I guess Mike Olkin was right when he replied to my whining about Mark Bellhorn being signed to a minor-league contract, saying don't feel too sorry for Bell. I guess compared to Bernie and some other older players around the game, Bell did OK.

Along with Rivera, catcher Jorge Posada will be a free agent at the end of this season and one must wonder if he, too, will be given the boot, as Williams was.

Look, the Yankees are the best team money can buy. But there has to be a little heart, too. I hope Rivera and Posada, if faced with the same choices as Bernie Williams, will take the high road and retire.

Rivera is a sure bet for the Hall of Fame and Posada might make it, too. Neither, I hope, needs the money.
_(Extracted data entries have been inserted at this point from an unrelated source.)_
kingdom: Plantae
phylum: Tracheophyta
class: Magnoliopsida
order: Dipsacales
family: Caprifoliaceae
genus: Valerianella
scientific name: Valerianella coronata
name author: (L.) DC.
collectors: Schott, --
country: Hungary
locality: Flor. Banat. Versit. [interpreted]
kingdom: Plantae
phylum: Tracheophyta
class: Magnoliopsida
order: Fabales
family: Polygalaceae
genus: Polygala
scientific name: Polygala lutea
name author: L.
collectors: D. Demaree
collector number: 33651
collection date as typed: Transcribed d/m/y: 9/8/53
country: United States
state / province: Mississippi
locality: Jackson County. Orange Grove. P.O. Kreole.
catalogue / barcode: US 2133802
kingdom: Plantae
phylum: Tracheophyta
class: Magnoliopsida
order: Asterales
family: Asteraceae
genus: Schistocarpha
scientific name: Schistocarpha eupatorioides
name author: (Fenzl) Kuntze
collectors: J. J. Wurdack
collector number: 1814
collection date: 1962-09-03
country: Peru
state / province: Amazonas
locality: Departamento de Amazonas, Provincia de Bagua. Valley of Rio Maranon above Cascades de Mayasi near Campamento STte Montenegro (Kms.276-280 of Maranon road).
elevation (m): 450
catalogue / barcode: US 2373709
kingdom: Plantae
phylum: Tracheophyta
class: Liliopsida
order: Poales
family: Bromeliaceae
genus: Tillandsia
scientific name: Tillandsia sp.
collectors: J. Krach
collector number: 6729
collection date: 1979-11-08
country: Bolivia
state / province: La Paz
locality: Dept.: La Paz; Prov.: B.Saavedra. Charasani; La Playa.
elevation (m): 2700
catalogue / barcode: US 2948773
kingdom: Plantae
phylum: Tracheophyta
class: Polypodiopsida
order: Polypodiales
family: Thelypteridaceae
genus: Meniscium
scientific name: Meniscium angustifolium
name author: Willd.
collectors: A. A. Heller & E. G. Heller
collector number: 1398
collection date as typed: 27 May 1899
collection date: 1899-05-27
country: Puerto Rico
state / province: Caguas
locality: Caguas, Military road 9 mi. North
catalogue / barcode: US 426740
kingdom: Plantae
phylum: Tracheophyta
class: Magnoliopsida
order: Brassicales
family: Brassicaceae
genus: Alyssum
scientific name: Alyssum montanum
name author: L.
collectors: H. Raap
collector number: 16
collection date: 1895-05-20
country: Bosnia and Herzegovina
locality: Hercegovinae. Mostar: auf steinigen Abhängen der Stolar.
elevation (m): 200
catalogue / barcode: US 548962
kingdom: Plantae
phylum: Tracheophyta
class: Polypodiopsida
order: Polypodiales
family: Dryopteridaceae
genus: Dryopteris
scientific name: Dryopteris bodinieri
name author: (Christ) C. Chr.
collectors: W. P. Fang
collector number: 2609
Go out with your heads held high.

Monday, February 5, 2007

A true world series is going on

Well, the Super Bowl, which was anything but super, is over and that who-needs-it all-star game is next week. The season for football, which died two weeks ago, is finally having the good sense to lie down.

So, summer baseball season is about to kick off.

But the winter baseball season is ending. The Caribbean playoffs are going on in Puerto Rico. The top teams from each nation get to play each other, which makes it a true world series...for those places where it's warm, that is.

The last time I looked, the Dominican Republic was kicking some serious butt. Puerto Rico was doing well until it ran into the Dominican Republic, which embarrassed the home-island squad 16-0. Ouch. And they did it without Big Popi.

They'll be playing for another two or three days. It's worth taking a look -- it's good baseball if your cable system carries it. Actually, it's good baseball whether your cable system carries it or not.

So, now, back to U.S. baseball.

The Red Sox are seeking a closer after deciding to move crusher Jon Papelbon to a starting rotation.

Don't ask me about what's going to happen. I was the guy who was running around saying the Sox should get rid of Julian Tavarez, the guy who slid into a producing starting slot in September.

It should be interesting.

A parting thought. New York has the 2008 All-Star Game. Wouldn't it be wonderful if the plurality of all-stars playing that game were from the Red Sox?